Hematopoietic growth factors, including erythrocyte stimulating agents (ESAs), granulocyte colony-stimulating factors, and thrombopoietin mimetics, can mitigate anemia, neutropenia, and thrombocytopenia resulting from chemotherapy for the treatment of cancer. In the context of pandemic SARS-CoV-2 infection, patients with cancer have been identified as a group at high risk of morbidity and mortality from this infection. Our subcommittee of the NCCN Hematopoietic Growth Factors Panel convened a voluntary group to review the potential value of expanded use of such growth factors in the current high-risk environment. Although recommendations are available on the NCCN website in the COVID-19 Resources Section (https://www.nccn.org/covid-19/), these suggestions are provided without substantial context or reference.

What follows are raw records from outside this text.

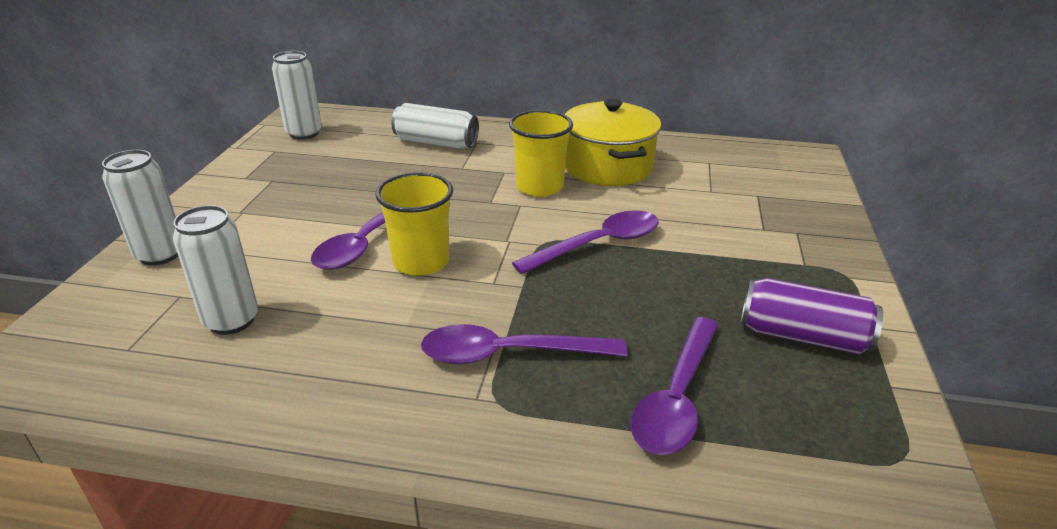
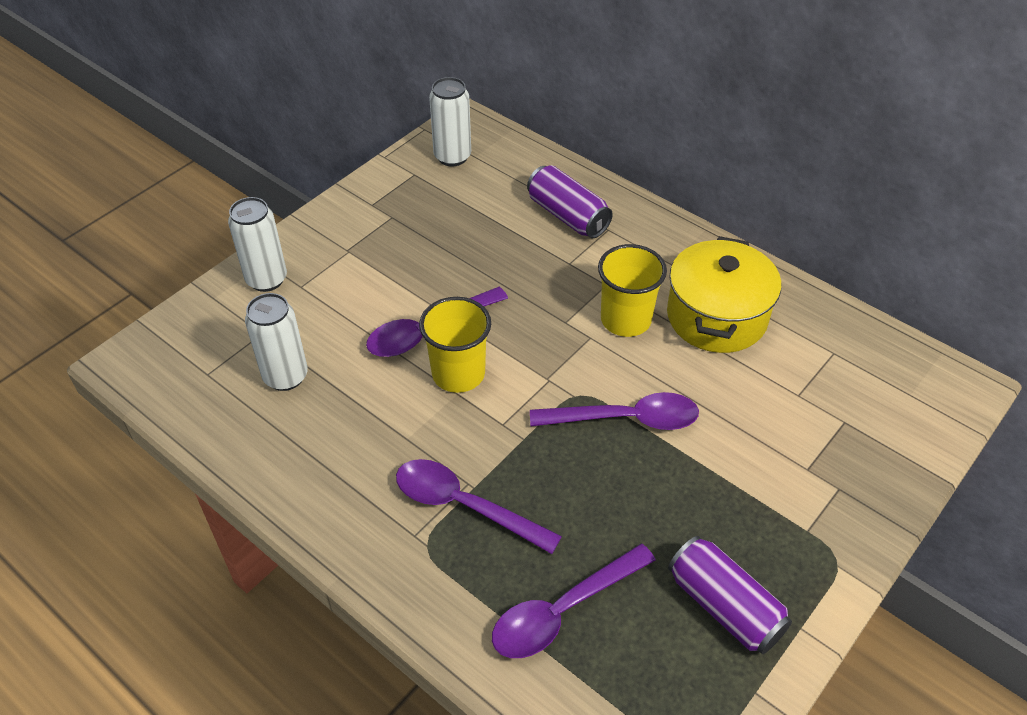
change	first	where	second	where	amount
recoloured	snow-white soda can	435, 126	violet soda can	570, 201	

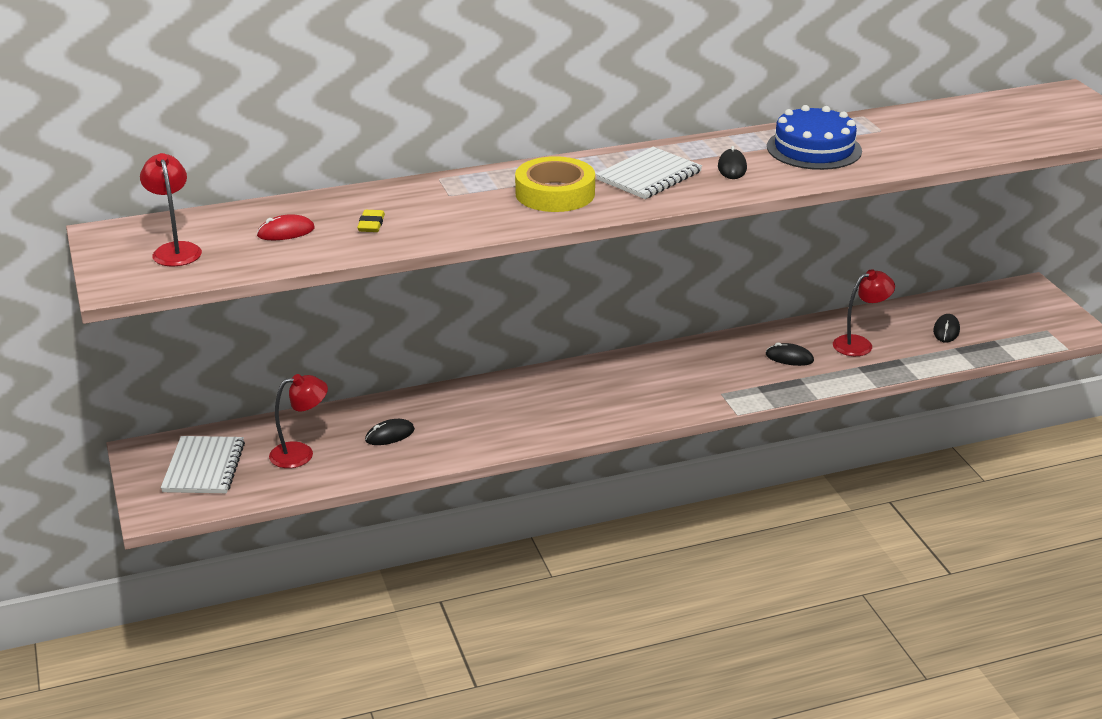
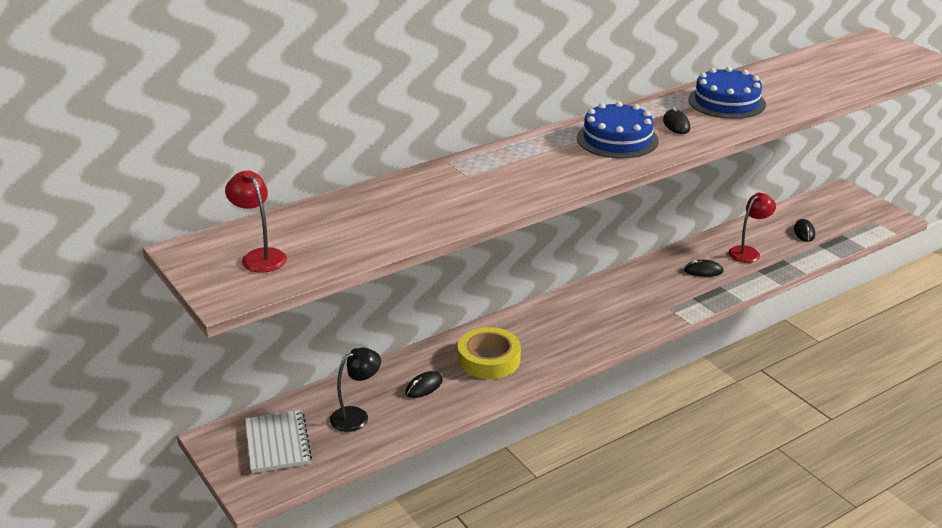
change	first	where	second	where	amount
removed	crimson computer mouse	286, 227			
recoloured	crimson lamp	298, 421	jet-black lamp	355, 389	
removed	bright yellow eraser	371, 221			
moved	bright yellow tape	555, 184		489, 353	
replaced	snow-white notepad	649, 173	royal blue layer cake	618, 129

Herein we review the rationale and data underlying the suggested alterations to the use of hematopoietic growth factors for patients with cancer in the COVID-19 era.

In December 2019, a cluster of acute respiratory illness, now known as “SARS-CoV-2–associated pneumonia” or “clinical COVID-19,” emerged in Wuhan, Hubei Province, China. 1 This illness has spread rapidly worldwide and as of June 12, 2020, had been reported in more than 16.5 million individuals. 2 Disease presentation has been variable, with some individuals exhibiting almost no symptoms and others dying rapidly. 3 5 Early reports from China on those with a more severe disease course suggested an overrepresentation of patients with cancer, although the number of patients in these series was small. 6,7 Patients with severe disease presentation are more likely to die of the disease, with some series reporting extremely high mortality rates among individuals requiring ventilator support. 4,5,8 Based on a concern for excess morbidity and mortality from SARS-CoV-2 infection in patients with cancer, many changes to clinical practice across the spectrum of disease have been rapidly adopted, including delays in surgery and alterations to standard chemotherapy regimens with proven clinical benefit. 7,9,10 The impact that these changes in practice will have on outcomes for patients with cancer is unknown. Strategies to limit hematologic toxicity to support use of the most accepted and effective chemotherapy regimens, and thereby limit the need for changes in clinical practice, are an attractive alternative to dose reduction or omission of chemotherapy for patients with cancer who are likely to derive substantial clinical benefit from treatment. We particularly highlight the potential benefit from expanded use of hematopoietic growth factors for patients in whom chemotherapy dose reduction may compromise outcome or in whom chemotherapy dose reduction alone may not be adequate to reduce risk.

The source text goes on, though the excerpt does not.